◆ WHAT YOU NEED TO DO ◆
Print the lines below word for word, beginning with the first and ending with the line that holds "United States: 20.7 -> 18.07", and skip every picture.
+++ DATA LISTING
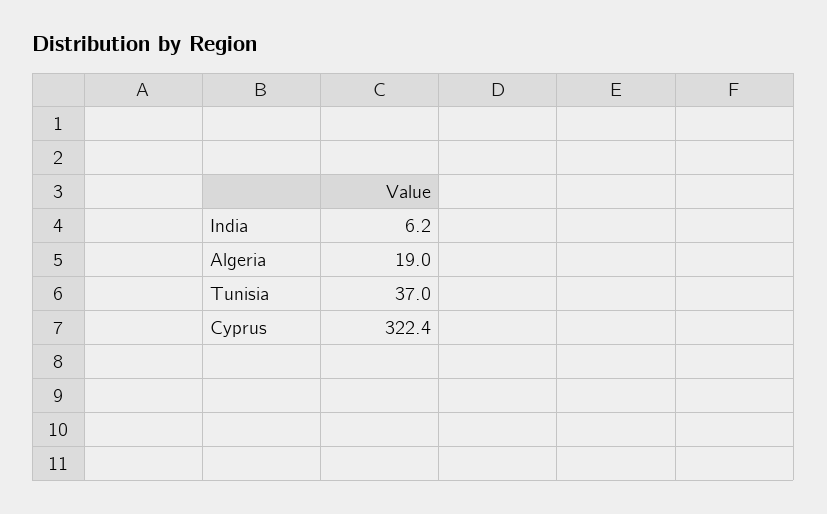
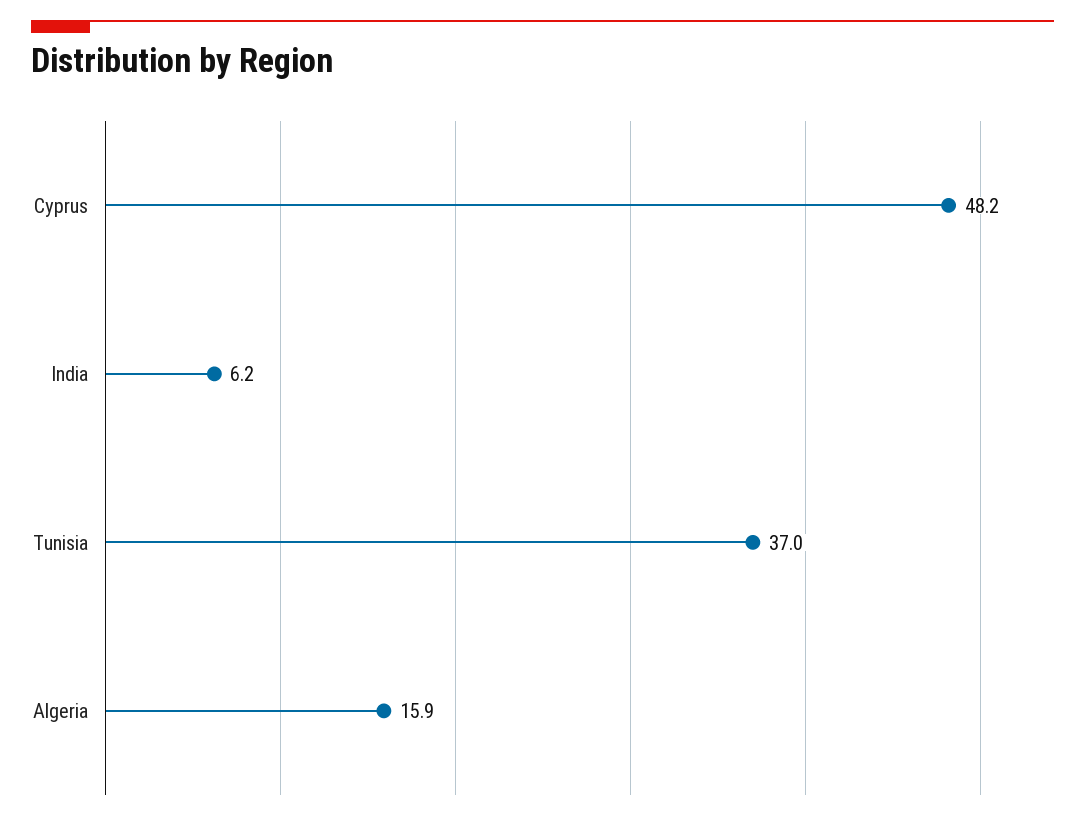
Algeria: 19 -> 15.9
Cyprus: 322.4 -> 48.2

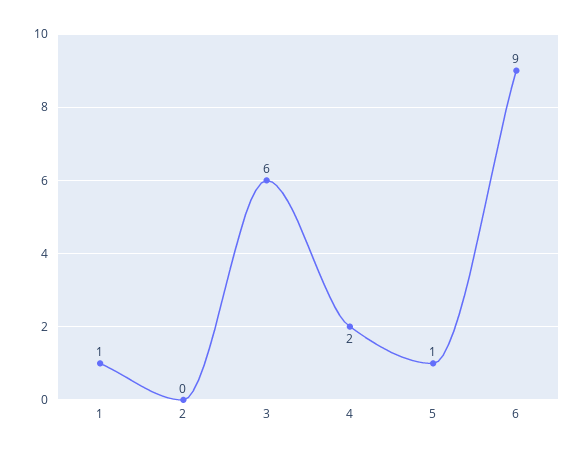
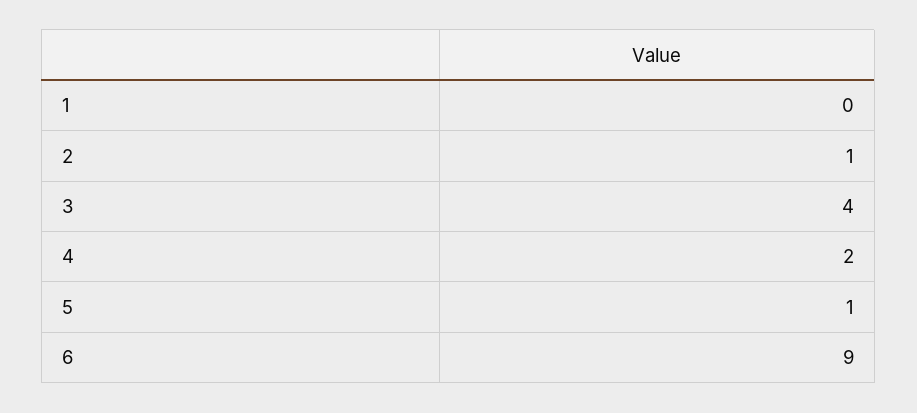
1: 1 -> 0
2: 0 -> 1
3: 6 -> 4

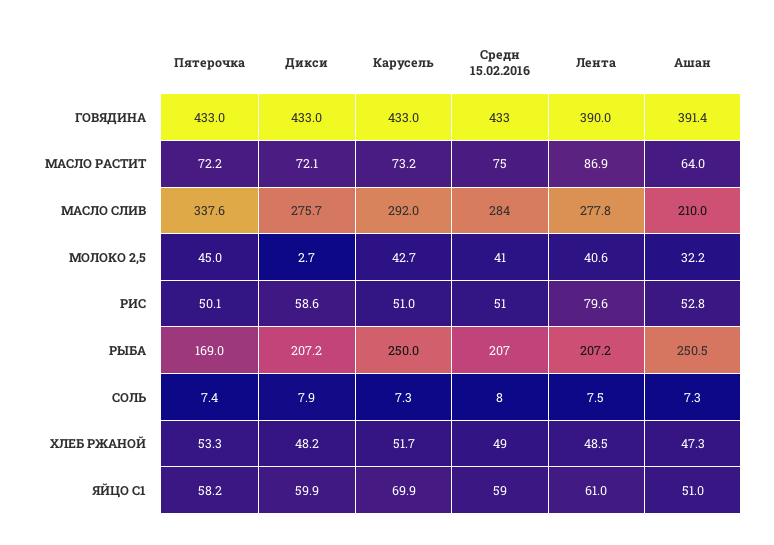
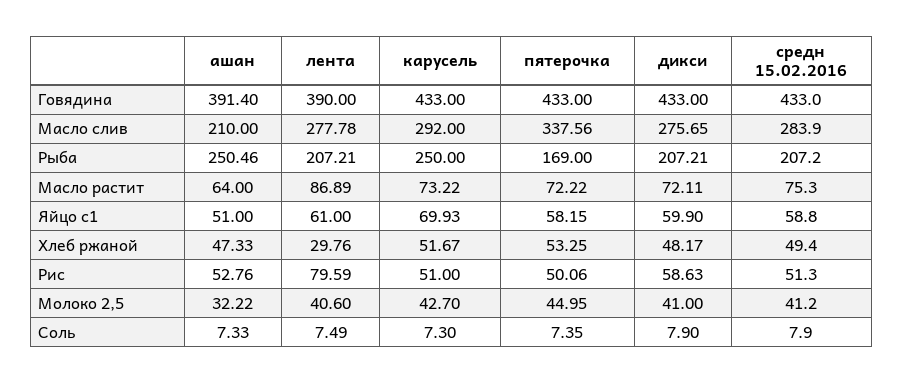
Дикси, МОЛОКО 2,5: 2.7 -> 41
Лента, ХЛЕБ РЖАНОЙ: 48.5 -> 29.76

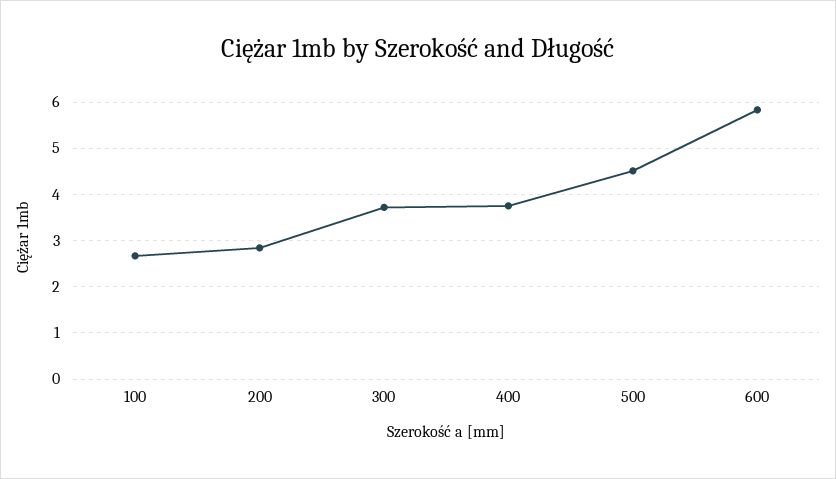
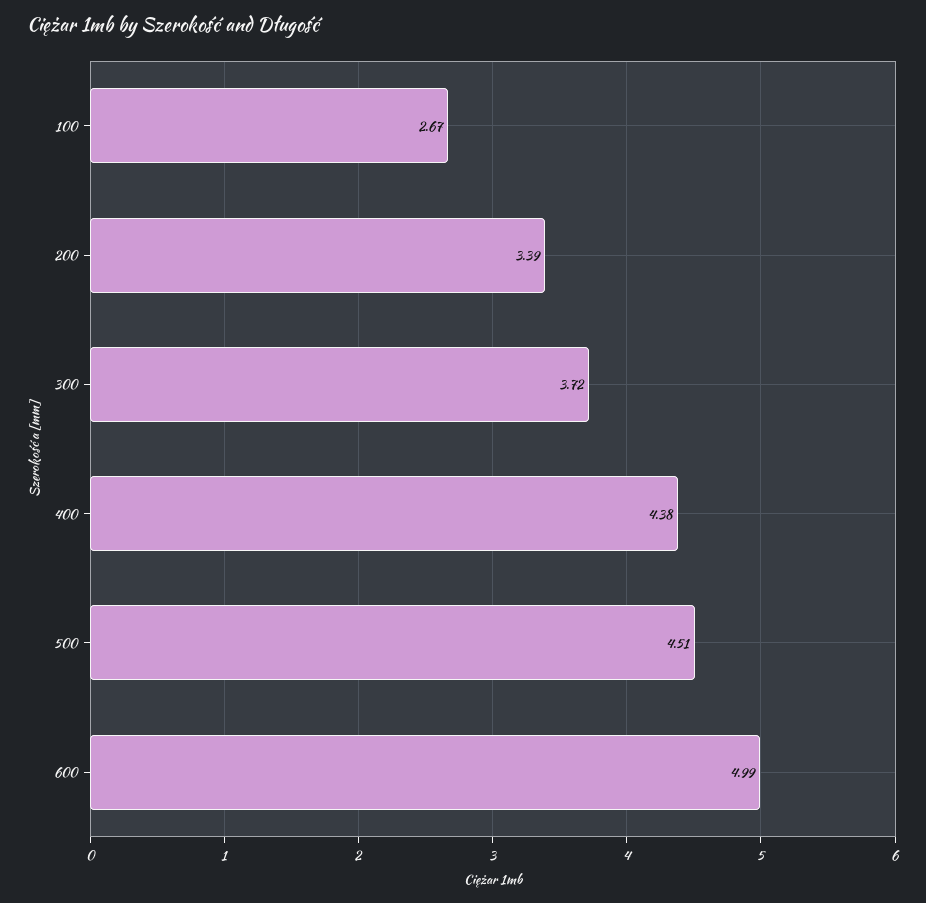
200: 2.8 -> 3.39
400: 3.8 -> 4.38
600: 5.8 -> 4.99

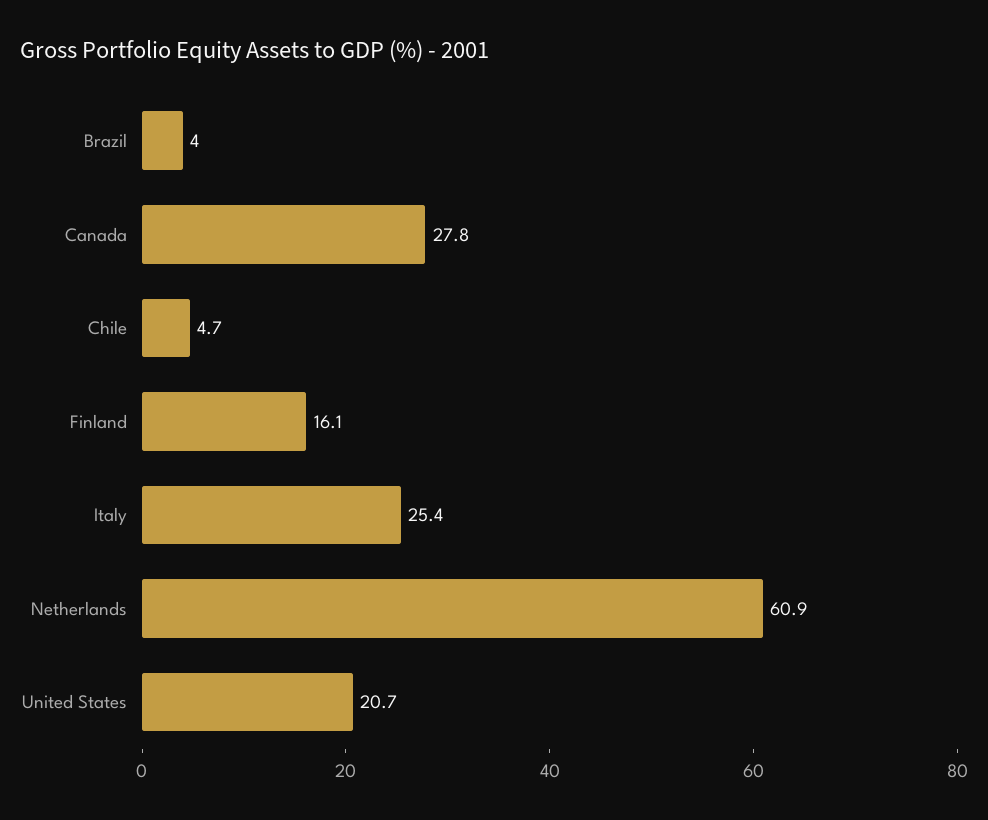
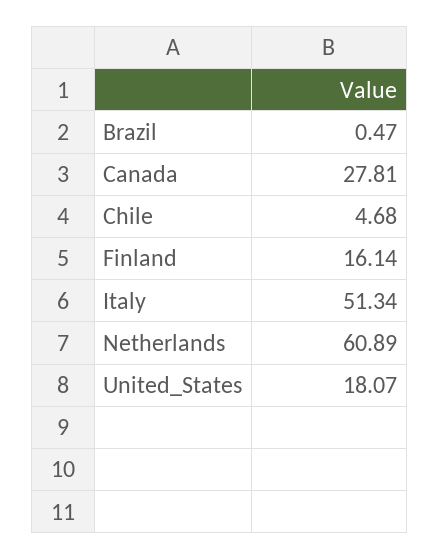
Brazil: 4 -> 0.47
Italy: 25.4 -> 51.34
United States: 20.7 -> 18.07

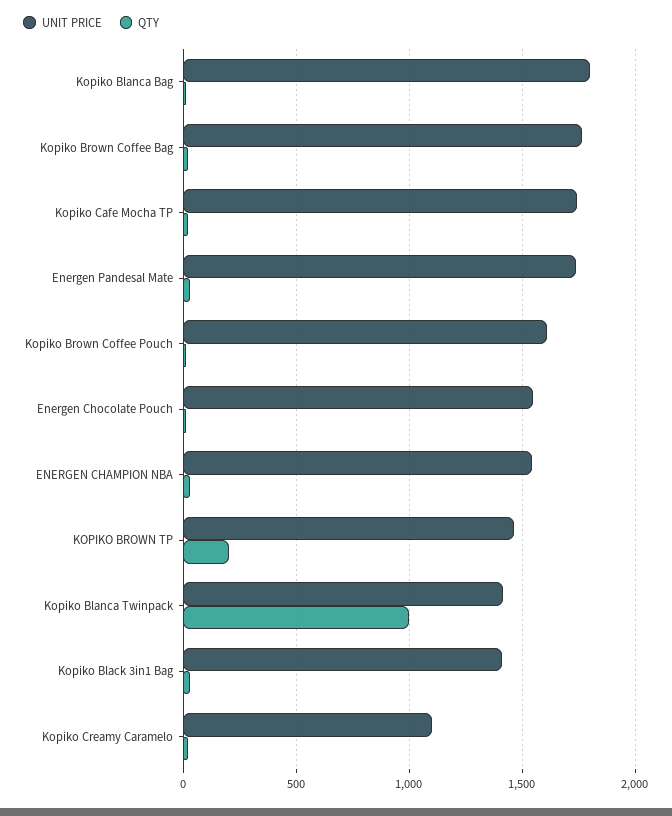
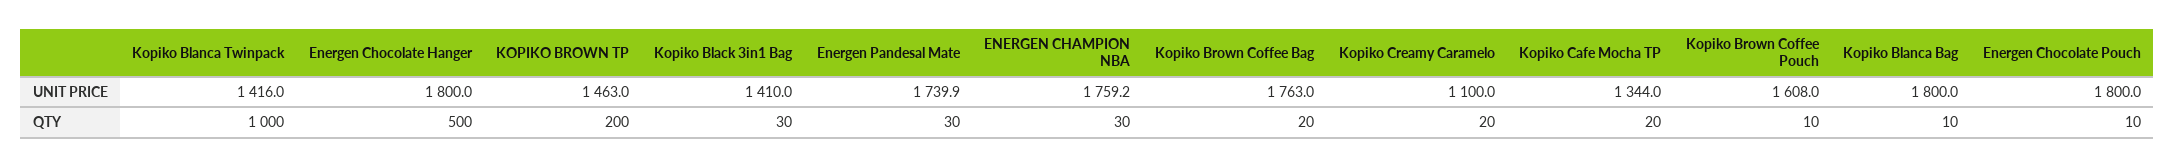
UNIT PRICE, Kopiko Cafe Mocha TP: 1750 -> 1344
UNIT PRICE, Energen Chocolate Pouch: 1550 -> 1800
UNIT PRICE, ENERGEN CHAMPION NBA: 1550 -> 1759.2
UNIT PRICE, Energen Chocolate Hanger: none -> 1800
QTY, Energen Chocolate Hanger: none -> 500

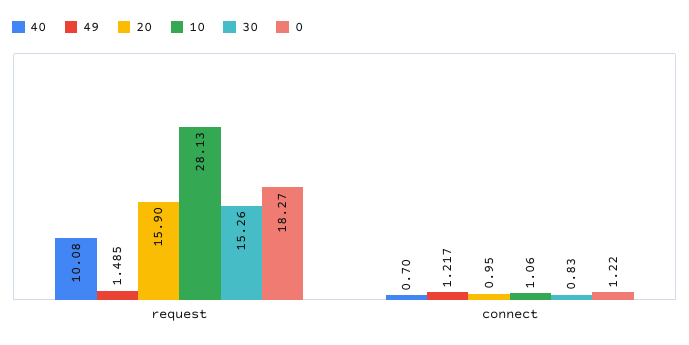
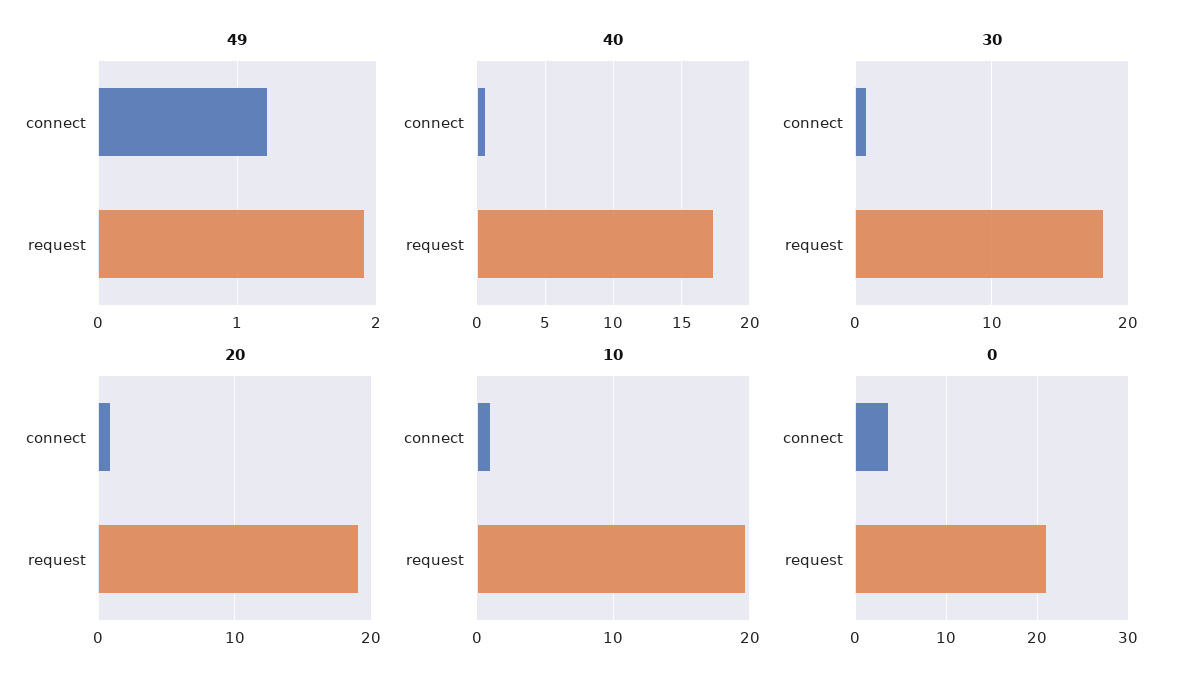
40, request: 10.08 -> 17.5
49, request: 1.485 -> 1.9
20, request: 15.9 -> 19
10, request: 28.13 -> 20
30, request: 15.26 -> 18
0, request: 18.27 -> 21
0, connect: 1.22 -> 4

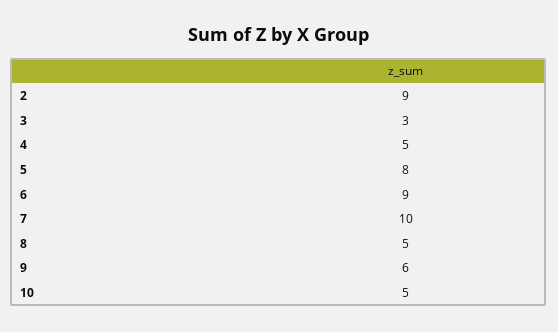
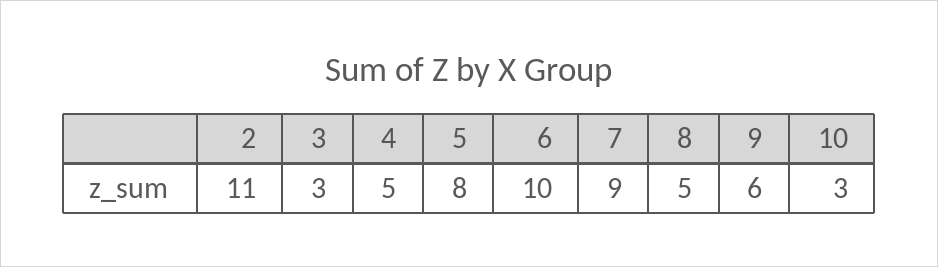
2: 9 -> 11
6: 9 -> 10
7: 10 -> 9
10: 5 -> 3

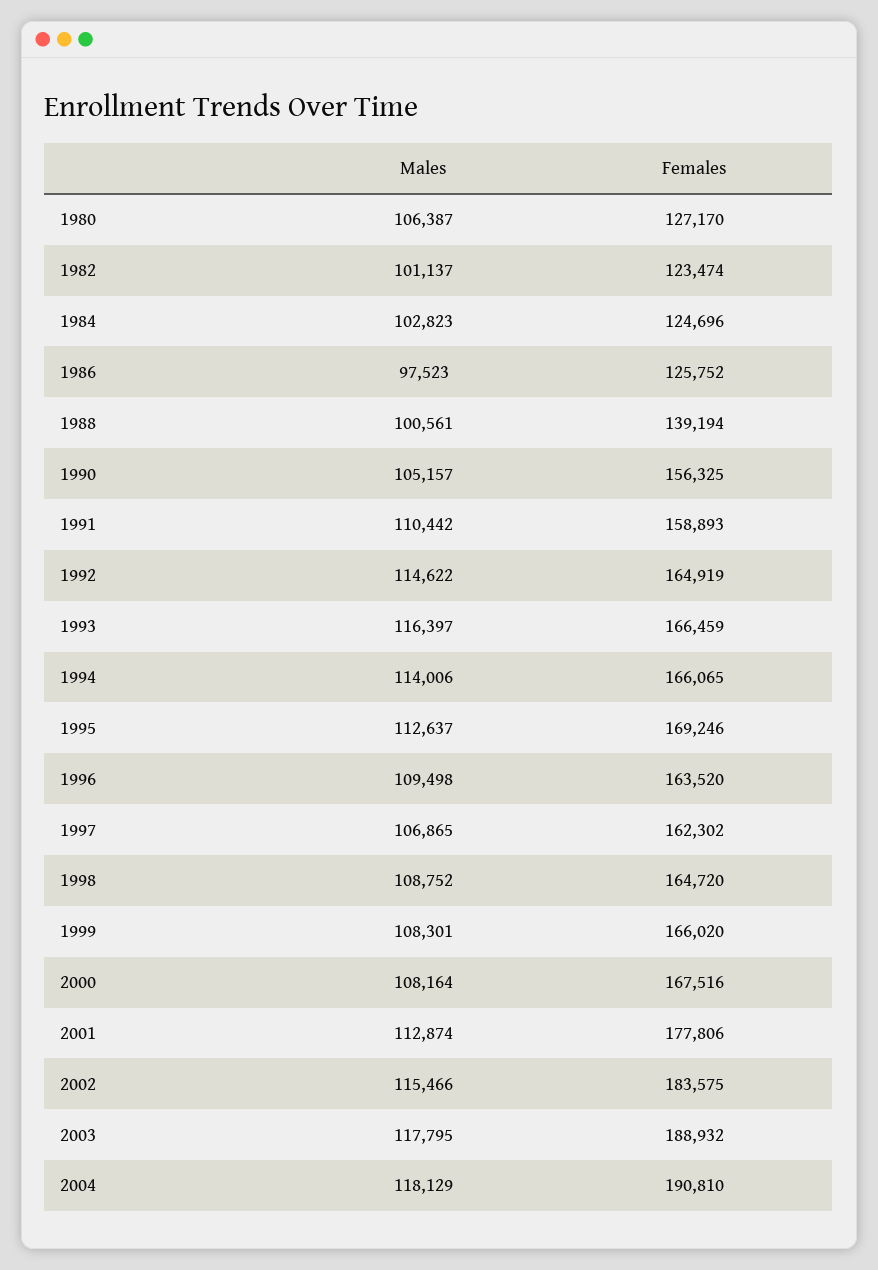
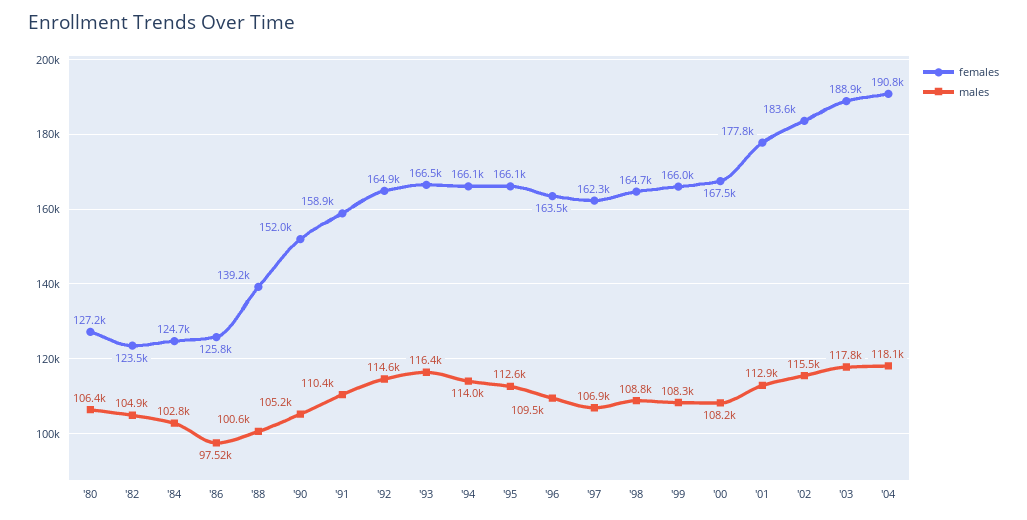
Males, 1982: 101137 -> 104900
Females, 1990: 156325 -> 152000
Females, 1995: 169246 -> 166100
++++++
◆ YOUR RESPONSE ◆
Algeria: 19 -> 15.9
Cyprus: 322.4 -> 48.2

1: 1 -> 0
2: 0 -> 1
3: 6 -> 4

Дикси, МОЛОКО 2,5: 2.7 -> 41
Лента, ХЛЕБ РЖАНОЙ: 48.5 -> 29.76

200: 2.8 -> 3.39
400: 3.8 -> 4.38
600: 5.8 -> 4.99

Brazil: 4 -> 0.47
Italy: 25.4 -> 51.34
United States: 20.7 -> 18.07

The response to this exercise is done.